Work to complete:
Convert the data below into a JSON array of strings with one string per line, omitting blank lines. Leave the picture markers out of the array.

Extracted material:

::::

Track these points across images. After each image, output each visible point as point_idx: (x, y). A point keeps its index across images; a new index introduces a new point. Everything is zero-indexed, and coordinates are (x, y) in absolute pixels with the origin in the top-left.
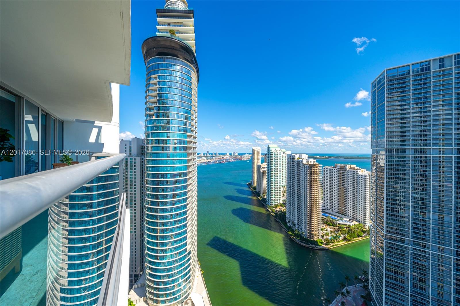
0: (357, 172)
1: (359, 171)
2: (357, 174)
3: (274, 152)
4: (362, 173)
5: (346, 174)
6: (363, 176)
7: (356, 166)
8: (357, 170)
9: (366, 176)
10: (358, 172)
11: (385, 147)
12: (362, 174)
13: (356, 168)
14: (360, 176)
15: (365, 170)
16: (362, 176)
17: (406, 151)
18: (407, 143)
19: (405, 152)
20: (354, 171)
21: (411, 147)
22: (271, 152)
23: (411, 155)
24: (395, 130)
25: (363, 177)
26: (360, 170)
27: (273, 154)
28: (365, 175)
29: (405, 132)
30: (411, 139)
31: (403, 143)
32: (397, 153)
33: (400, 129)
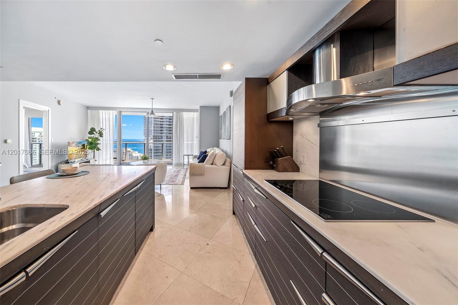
0: (132, 154)
3: (39, 138)
8: (132, 153)
9: (138, 157)
11: (153, 135)
12: (135, 156)
13: (131, 151)
14: (134, 157)
15: (137, 152)
17: (163, 137)
18: (163, 132)
20: (130, 154)
21: (165, 135)
22: (34, 137)
23: (165, 140)
24: (158, 123)
25: (136, 158)
26: (134, 153)
27: (37, 140)
29: (162, 125)
30: (165, 130)
31: (161, 132)
32: (159, 138)
33: (160, 123)
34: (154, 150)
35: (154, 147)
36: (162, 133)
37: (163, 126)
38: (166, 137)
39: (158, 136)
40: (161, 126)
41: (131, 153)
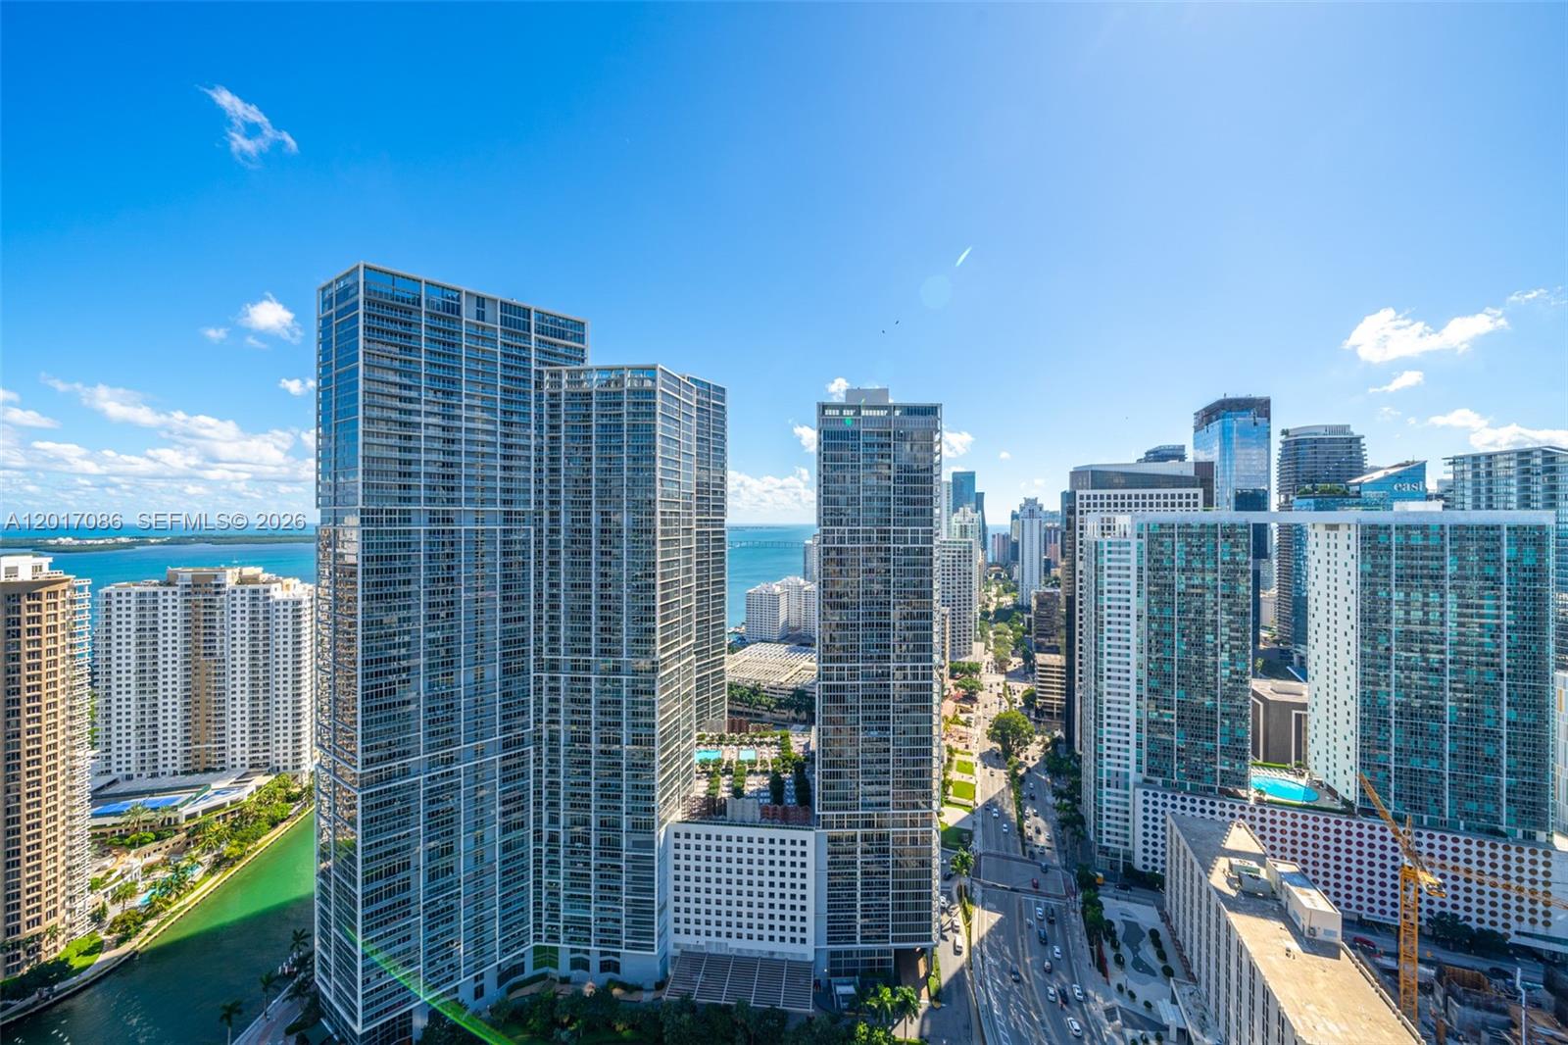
0: (268, 591)
1: (273, 586)
2: (268, 598)
4: (286, 592)
5: (221, 607)
6: (290, 604)
7: (264, 572)
8: (266, 586)
9: (298, 603)
10: (273, 593)
11: (360, 505)
12: (285, 597)
13: (265, 577)
14: (278, 603)
15: (297, 581)
16: (285, 603)
17: (413, 516)
18: (413, 493)
19: (409, 520)
20: (255, 591)
21: (422, 507)
23: (422, 528)
24: (386, 453)
25: (290, 607)
26: (278, 585)
28: (297, 598)
29: (409, 462)
30: (422, 484)
31: (405, 493)
32: (390, 521)
33: (397, 454)
34: (366, 572)
35: (366, 559)
36: (409, 500)
37: (413, 468)
38: (424, 517)
39: (390, 512)
40: (405, 469)
41: (261, 587)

::::

Task solution:
[
  "Track these points across images. After each image, output each visible point as point_idx: (x, y). A point keeps its index across images; a new index introduces a new point. Everything is zero-indexed, and coordinates are (x, y) in absolute pixels with the origin in the top-left.",
  "0: (357, 172)",
  "1: (359, 171)",
  "2: (357, 174)",
  "3: (274, 152)",
  "4: (362, 173)",
  "5: (346, 174)",
  "6: (363, 176)",
  "7: (356, 166)",
  "8: (357, 170)",
  "9: (366, 176)",
  "10: (358, 172)",
  "11: (385, 147)",
  "12: (362, 174)",
  "13: (356, 168)",
  "14: (360, 176)",
  "15: (365, 170)",
  "16: (362, 176)",
  "17: (406, 151)",
  "18: (407, 143)",
  "19: (405, 152)",
  "20: (354, 171)",
  "21: (411, 147)",
  "22: (271, 152)",
  "23: (411, 155)",
  "24: (395, 130)",
  "25: (363, 177)",
  "26: (360, 170)",
  "27: (273, 154)",
  "28: (365, 175)",
  "29: (405, 132)",
  "30: (411, 139)",
  "31: (403, 143)",
  "32: (397, 153)",
  "33: (400, 129)",
  "0: (132, 154)",
  "3: (39, 138)",
  "8: (132, 153)",
  "9: (138, 157)",
  "11: (153, 135)",
  "12: (135, 156)",
  "13: (131, 151)",
  "14: (134, 157)",
  "15: (137, 152)",
  "17: (163, 137)",
  "18: (163, 132)",
  "20: (130, 154)",
  "21: (165, 135)",
  "22: (34, 137)",
  "23: (165, 140)",
  "24: (158, 123)",
  "25: (136, 158)",
  "26: (134, 153)",
  "27: (37, 140)",
  "29: (162, 125)",
  "30: (165, 130)",
  "31: (161, 132)",
  "32: (159, 138)",
  "33: (160, 123)",
  "34: (154, 150)",
  "35: (154, 147)",
  "36: (162, 133)",
  "37: (163, 126)",
  "38: (166, 137)",
  "39: (158, 136)",
  "40: (161, 126)",
  "41: (131, 153)",
  "0: (268, 591)",
  "1: (273, 586)",
  "2: (268, 598)",
  "4: (286, 592)",
  "5: (221, 607)",
  "6: (290, 604)",
  "7: (264, 572)",
  "8: (266, 586)",
  "9: (298, 603)",
  "10: (273, 593)",
  "11: (360, 505)",
  "12: (285, 597)",
  "13: (265, 577)",
  "14: (278, 603)",
  "15: (297, 581)",
  "16: (285, 603)",
  "17: (413, 516)",
  "18: (413, 493)",
  "19: (409, 520)",
  "20: (255, 591)",
  "21: (422, 507)",
  "23: (422, 528)",
  "24: (386, 453)",
  "25: (290, 607)",
  "26: (278, 585)",
  "28: (297, 598)",
  "29: (409, 462)",
  "30: (422, 484)",
  "31: (405, 493)",
  "32: (390, 521)",
  "33: (397, 454)",
  "34: (366, 572)",
  "35: (366, 559)",
  "36: (409, 500)",
  "37: (413, 468)",
  "38: (424, 517)",
  "39: (390, 512)",
  "40: (405, 469)",
  "41: (261, 587)"
]